A adoção de embargos infringentes no STF, por isso, não parece ser produto de extraordinária inteligência institucional. As recentes discussões escancaram que, entre embargos, agravos e apelações, há muita coisa fora de ordem no nosso mastodôntico sistema processual.
Qualquer sistema processual, entre outras coisas, deve efetivar um componente elementar do constitucionalismo: o direito de defesa. Não existe Estado de Direito na ausência da fricção argumentativa estimulada pela oportunidade de defender-se. É desse direito que extraímos o direito de recorrer. O recurso teria ao menos três funções: a técnico-jurídica, ao tentar corrigir erros de instâncias inferiores; a política, ao dar lastro institucional mais robusto a uma decisão de autoridade; e a psicológica, ao conceder ao indivíduo afetado uma segunda chance.
Mas o cipoal de recursos do processo brasileiro é consequência de uma perversão dessas funções, do abuso do direito de defesa.
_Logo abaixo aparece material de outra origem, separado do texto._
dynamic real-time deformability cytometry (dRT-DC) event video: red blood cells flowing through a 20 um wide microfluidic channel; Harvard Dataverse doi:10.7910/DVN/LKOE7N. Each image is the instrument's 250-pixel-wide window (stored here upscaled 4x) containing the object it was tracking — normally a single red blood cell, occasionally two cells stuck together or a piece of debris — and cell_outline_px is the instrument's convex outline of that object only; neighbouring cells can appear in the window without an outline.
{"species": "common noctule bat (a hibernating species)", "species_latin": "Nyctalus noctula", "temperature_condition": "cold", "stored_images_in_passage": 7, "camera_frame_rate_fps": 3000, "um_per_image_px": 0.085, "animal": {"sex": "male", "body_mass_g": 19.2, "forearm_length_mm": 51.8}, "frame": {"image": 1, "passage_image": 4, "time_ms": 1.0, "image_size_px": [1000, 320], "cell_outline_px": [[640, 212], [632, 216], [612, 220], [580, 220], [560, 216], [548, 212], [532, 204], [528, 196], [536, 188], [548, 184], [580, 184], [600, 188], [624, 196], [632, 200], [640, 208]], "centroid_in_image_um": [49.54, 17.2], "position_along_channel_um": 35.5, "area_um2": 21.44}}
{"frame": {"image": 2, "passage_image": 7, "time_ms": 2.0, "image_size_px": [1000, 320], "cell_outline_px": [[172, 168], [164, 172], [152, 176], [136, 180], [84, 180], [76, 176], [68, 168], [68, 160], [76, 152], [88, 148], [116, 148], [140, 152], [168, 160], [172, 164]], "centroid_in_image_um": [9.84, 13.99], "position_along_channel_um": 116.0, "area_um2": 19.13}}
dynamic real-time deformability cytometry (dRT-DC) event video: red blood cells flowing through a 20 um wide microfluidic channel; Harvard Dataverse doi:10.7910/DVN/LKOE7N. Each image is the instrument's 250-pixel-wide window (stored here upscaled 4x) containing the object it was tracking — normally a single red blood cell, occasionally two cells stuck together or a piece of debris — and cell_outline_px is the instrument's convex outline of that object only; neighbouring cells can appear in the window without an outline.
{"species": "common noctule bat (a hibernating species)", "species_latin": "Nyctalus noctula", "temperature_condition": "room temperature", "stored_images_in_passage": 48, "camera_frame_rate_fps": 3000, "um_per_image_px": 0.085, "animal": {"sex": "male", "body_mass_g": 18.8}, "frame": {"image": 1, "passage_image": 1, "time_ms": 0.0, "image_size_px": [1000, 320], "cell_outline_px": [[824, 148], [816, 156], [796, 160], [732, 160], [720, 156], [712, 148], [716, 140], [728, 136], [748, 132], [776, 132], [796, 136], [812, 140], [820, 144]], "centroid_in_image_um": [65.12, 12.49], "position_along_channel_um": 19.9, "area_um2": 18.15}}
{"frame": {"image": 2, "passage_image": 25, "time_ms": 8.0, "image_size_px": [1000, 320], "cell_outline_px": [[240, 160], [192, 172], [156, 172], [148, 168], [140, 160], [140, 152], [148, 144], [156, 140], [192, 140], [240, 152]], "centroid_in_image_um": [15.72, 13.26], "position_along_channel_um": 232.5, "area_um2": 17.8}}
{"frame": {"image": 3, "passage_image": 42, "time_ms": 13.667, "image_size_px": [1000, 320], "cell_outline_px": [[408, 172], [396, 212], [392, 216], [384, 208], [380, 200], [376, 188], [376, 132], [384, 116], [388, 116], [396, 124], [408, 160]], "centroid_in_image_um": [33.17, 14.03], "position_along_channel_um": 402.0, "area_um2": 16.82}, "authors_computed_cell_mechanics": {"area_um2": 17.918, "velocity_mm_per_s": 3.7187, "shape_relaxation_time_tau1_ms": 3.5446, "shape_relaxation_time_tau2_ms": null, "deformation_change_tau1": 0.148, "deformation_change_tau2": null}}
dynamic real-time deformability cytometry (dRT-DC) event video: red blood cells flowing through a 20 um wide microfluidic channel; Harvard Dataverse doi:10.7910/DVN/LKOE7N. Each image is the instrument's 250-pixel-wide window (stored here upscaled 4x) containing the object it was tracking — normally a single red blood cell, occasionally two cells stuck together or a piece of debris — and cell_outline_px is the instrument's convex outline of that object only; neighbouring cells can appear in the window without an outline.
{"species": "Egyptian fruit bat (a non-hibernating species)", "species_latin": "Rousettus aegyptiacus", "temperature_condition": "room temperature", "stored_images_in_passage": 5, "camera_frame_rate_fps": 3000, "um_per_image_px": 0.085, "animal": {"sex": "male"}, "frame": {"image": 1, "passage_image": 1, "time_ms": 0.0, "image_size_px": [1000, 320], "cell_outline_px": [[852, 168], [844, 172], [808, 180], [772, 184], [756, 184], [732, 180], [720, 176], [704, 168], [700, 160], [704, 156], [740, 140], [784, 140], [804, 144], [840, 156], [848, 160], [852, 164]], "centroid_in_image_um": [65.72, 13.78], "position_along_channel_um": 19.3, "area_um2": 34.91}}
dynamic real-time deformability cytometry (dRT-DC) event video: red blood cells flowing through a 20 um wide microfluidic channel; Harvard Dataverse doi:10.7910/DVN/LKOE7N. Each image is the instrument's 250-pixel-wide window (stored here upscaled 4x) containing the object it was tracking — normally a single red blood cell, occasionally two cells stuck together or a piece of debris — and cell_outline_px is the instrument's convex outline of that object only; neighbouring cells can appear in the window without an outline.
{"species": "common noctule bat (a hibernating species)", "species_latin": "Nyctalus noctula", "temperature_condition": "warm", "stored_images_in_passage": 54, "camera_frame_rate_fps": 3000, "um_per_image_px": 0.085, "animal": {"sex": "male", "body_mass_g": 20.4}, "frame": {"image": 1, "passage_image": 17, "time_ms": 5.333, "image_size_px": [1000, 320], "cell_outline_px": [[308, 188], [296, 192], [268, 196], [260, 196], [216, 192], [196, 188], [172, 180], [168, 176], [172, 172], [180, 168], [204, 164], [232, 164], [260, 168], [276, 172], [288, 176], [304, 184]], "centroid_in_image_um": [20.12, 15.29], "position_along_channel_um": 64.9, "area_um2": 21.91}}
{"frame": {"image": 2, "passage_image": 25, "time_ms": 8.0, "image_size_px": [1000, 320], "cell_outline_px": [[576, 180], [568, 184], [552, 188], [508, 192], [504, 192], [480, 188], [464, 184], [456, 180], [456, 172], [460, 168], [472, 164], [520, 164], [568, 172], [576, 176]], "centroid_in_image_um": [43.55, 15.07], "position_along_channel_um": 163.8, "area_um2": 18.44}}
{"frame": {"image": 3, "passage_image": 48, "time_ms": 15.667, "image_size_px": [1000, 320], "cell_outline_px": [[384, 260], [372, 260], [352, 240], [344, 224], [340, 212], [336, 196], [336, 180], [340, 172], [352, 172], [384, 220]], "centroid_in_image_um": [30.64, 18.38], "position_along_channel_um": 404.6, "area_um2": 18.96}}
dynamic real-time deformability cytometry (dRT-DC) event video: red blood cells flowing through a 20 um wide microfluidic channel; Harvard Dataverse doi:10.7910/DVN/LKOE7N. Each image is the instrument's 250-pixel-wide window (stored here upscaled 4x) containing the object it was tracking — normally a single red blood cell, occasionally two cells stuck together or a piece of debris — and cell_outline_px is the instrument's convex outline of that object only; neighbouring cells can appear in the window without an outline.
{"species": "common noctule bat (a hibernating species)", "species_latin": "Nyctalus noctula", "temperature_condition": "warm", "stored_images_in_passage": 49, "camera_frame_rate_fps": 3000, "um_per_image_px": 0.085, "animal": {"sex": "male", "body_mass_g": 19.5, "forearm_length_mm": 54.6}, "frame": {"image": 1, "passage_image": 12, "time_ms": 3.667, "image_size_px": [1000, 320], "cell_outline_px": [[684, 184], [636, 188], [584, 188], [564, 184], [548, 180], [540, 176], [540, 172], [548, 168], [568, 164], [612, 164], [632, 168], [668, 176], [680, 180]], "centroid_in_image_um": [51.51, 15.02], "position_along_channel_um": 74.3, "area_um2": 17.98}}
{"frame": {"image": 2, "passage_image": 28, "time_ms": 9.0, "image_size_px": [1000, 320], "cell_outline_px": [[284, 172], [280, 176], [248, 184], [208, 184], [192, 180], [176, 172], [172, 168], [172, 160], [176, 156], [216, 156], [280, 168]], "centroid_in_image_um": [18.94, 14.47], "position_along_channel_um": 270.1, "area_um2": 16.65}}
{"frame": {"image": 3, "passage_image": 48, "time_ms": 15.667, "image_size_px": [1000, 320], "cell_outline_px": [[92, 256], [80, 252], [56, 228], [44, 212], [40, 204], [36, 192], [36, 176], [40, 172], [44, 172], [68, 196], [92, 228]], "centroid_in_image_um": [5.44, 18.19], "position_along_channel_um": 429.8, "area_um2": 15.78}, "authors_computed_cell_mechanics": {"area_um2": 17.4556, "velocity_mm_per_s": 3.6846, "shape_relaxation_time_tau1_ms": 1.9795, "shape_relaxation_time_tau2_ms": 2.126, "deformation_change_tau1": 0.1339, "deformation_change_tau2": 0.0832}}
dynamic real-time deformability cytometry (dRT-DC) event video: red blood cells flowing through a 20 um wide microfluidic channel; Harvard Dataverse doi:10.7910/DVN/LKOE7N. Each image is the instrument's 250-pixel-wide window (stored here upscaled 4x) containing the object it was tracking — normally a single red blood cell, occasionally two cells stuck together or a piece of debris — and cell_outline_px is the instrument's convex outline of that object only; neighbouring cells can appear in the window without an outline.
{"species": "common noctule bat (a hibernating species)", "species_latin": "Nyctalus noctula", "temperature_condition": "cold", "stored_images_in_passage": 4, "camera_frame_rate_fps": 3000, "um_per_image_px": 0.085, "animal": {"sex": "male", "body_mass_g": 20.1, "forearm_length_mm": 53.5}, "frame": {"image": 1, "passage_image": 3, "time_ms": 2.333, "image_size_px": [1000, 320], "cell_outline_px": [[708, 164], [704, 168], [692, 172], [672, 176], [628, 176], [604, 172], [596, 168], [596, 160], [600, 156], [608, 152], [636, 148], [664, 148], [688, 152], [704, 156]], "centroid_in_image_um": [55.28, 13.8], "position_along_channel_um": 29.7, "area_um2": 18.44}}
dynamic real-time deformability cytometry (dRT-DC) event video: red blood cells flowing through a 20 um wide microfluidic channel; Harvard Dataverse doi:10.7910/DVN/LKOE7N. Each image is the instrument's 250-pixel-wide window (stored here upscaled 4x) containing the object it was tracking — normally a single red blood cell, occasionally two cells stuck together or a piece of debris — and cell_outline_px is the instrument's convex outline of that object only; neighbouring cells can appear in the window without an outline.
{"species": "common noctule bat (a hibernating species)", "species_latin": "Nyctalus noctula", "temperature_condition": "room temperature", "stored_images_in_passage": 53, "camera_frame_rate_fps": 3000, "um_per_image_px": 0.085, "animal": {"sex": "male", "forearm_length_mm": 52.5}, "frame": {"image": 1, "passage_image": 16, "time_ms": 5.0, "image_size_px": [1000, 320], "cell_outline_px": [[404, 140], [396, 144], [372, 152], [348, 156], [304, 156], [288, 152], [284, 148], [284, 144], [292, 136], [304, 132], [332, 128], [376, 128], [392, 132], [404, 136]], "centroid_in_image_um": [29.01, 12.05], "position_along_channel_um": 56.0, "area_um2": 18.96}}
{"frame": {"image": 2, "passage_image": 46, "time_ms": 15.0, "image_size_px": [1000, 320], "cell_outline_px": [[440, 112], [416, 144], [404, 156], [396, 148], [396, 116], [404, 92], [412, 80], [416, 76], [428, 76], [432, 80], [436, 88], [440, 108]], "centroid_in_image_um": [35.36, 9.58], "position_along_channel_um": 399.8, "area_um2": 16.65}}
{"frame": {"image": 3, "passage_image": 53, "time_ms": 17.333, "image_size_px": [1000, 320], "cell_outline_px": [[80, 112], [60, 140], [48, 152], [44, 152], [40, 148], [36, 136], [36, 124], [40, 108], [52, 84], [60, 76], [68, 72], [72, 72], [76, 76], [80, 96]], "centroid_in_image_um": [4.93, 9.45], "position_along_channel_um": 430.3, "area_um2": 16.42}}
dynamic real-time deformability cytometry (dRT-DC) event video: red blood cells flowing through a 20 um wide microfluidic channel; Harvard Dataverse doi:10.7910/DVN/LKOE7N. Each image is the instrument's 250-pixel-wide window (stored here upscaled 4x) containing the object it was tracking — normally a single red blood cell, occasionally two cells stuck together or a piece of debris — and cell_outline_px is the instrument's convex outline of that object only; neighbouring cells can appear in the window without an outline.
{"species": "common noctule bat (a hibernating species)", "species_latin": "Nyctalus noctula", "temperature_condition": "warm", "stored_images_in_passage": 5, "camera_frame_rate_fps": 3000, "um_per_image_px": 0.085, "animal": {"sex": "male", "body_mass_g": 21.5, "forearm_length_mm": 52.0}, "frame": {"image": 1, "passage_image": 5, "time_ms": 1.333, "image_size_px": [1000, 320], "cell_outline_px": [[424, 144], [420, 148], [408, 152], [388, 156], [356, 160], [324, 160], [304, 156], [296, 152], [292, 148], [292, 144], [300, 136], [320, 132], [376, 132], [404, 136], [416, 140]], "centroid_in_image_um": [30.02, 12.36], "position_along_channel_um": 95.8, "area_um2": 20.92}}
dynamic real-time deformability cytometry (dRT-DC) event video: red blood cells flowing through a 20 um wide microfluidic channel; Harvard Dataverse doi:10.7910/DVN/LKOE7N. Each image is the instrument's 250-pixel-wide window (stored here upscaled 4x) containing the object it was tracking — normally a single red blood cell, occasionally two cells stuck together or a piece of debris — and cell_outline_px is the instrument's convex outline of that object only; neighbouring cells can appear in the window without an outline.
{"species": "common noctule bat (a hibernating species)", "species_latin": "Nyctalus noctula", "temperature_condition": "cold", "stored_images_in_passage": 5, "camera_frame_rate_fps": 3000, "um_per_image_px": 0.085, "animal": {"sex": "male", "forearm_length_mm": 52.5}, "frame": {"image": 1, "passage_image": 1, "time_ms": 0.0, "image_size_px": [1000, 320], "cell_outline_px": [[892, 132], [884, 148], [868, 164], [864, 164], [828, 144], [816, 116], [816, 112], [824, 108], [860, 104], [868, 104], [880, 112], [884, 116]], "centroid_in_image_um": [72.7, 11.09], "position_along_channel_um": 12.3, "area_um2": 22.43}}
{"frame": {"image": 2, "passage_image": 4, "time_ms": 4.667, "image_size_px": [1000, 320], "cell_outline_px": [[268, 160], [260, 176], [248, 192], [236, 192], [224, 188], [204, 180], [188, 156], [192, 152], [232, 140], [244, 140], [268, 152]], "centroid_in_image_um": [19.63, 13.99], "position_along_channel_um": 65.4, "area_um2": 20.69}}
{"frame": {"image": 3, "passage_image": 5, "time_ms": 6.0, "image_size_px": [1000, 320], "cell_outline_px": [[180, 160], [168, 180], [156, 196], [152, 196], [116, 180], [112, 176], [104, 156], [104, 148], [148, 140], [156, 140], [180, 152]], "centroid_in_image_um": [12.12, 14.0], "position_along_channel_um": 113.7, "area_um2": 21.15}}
Acredita-se que a maximização dos recursos equivale à minimização da falibilidade judicial. Com base nessa crença de fundo nosso sistema processual permanece refém da chicana advocatícia bem remunerada, em prejuízo de outros valores que o processo deve realizar, como a igualdade e a celeridade. O processo judicial, o penal em especial, é um dos nossos mais eficientes motores de discriminação.
Essas patologias são relevantes para pensar numa reforma corajosa e radical do processo. Ainda assim, nada têm que ver com a decisão do STF de acolher os embargos. Gostemos ou não do recurso, a maioria dos ministros entendeu que ele permanece vigente com base no regimento interno do STF e não teria sofrido, como outros alegaram, revogação implícita pela Lei 8.038, de 1990. Se a revogação fosse tão óbvia na vontade do legislador, como lembrou o ministro Celso de Mello, faria pouco sentido que os parlamentares de PSDB, DEM, PPS e PT tivessem, em 1998, rejeitado projeto de lei enviado ao Congresso pelo então presidente Fernando Henrique Cardoso e que extinguia os embargos infringentes. Por mais irracional que seja, o sistema vigente precisa ser obedecido até que uma reforma o corrija.
Há vários atalhos fáceis para desqualificar a decisão do STF. Um deles é reduzir a decisão a um sintoma de iberismo, formalismo ou seja lá o que for. Melhor ainda se puder lustrar o rótulo com a citação oca de filósofo famoso. Esse caminho mais atrapalha do que ajuda, pois se recusa a participar da trabalhosa tarefa de interpretar e reformar o direito. Outro é proclamar-se intérprete oficial das manifestações e apelar para "a voz" das ruas: se não há resposta clara nas leis, curve-se à que mais agrada às maiorias de conjuntura. Um tribunal não pode ser surdo às múltiplas "vozes" das ruas, mas há maneiras e maneiras de ouvi-las. Ainda bem que o STF, a despeito do esforço de alguns ministros, não se rendeu à pior delas.